* **WHAT THE EXERCISE ASKS**: Reproduce every line of the records below verbatim, omitting the pictures.

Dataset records
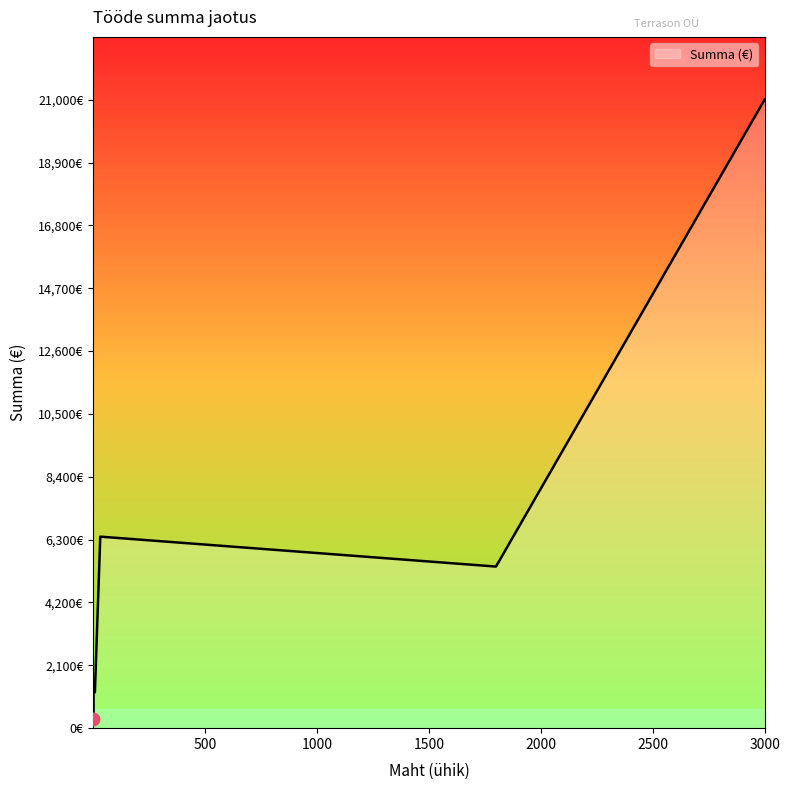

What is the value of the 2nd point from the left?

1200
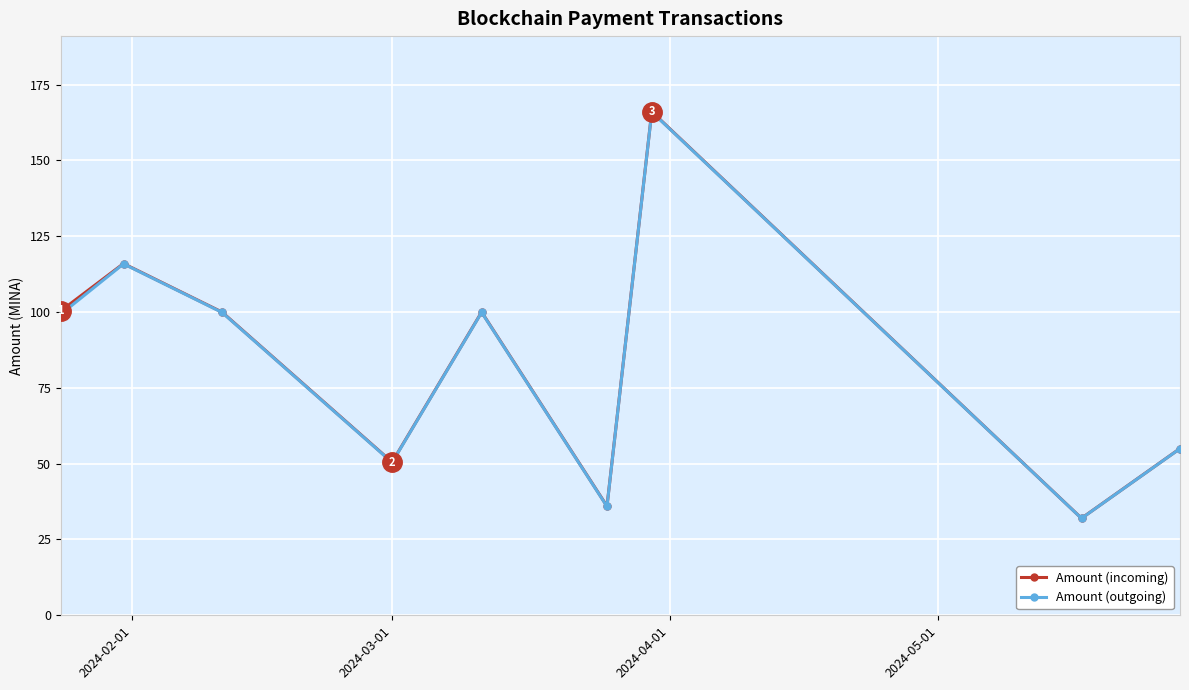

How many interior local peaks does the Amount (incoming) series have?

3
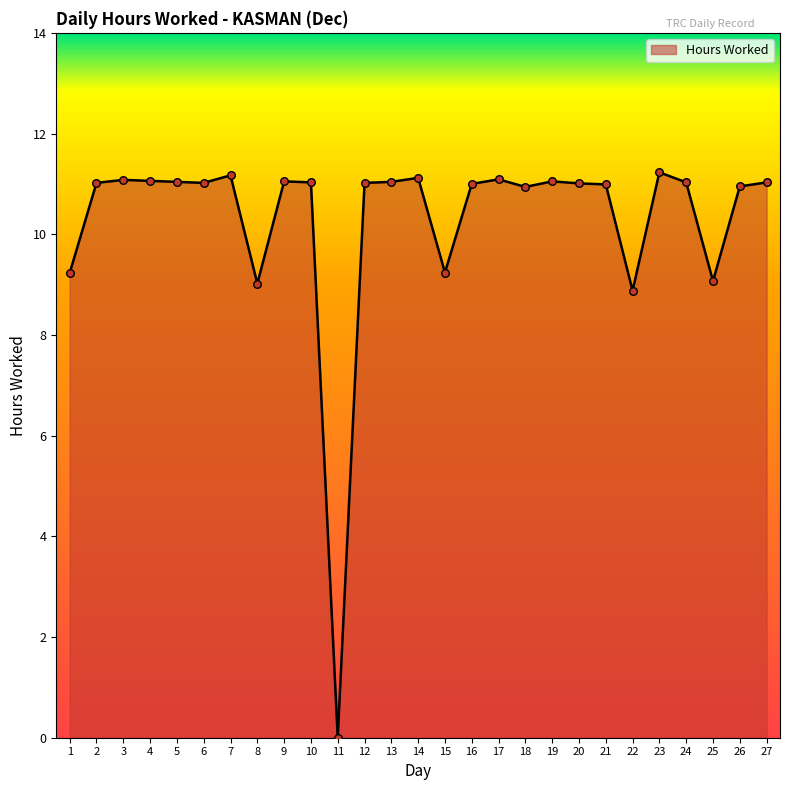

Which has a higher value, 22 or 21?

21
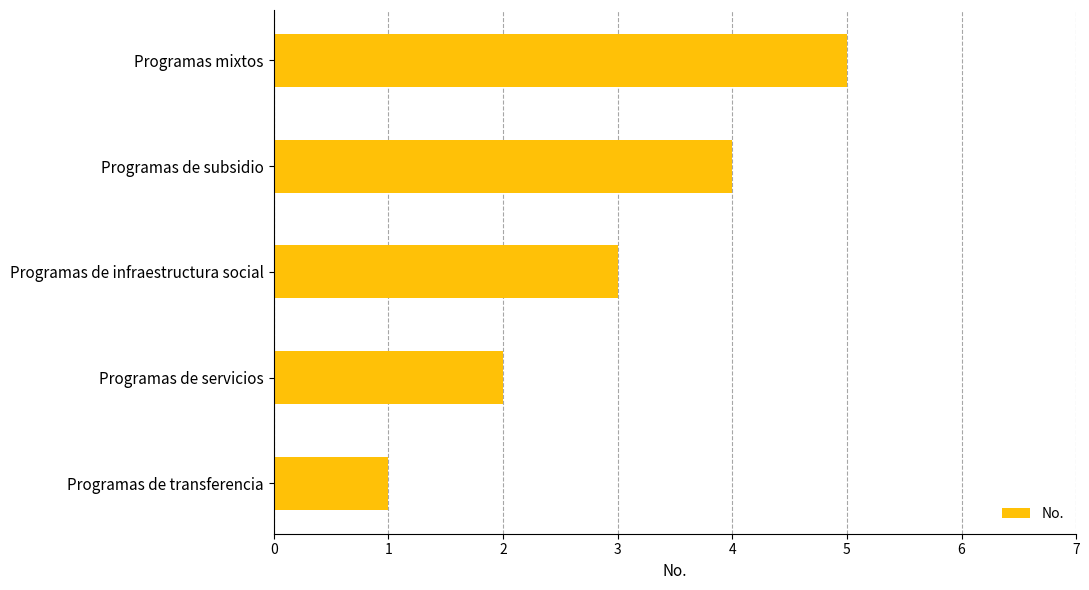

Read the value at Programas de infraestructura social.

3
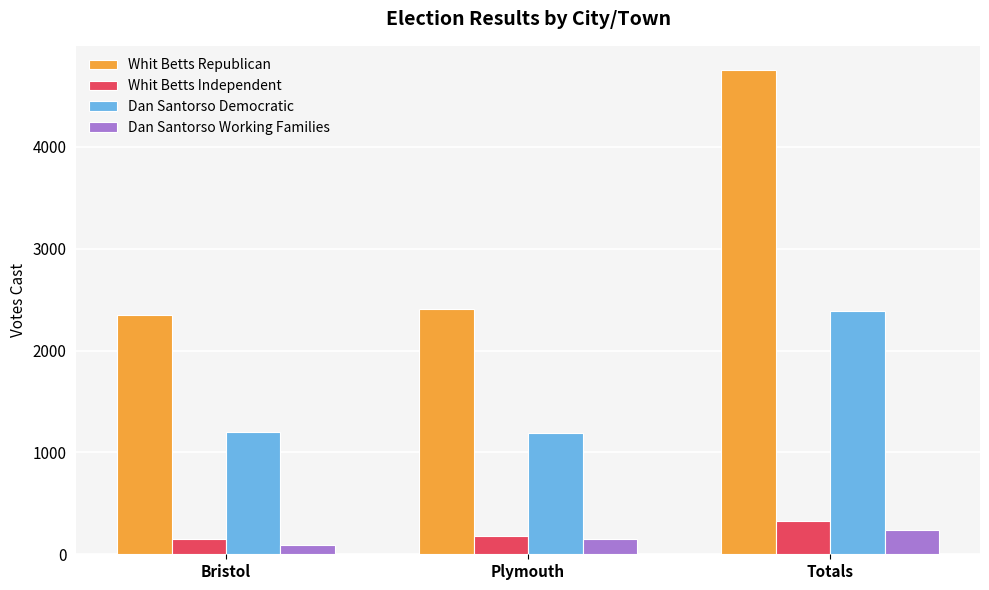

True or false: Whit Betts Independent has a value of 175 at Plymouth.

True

* **ANSWER AREA**:
What is the value of the 2nd point from the left?

1200

How many interior local peaks does the Amount (incoming) series have?

3

Which has a higher value, 22 or 21?

21

Read the value at Programas de infraestructura social.

3

True or false: Whit Betts Independent has a value of 175 at Plymouth.

True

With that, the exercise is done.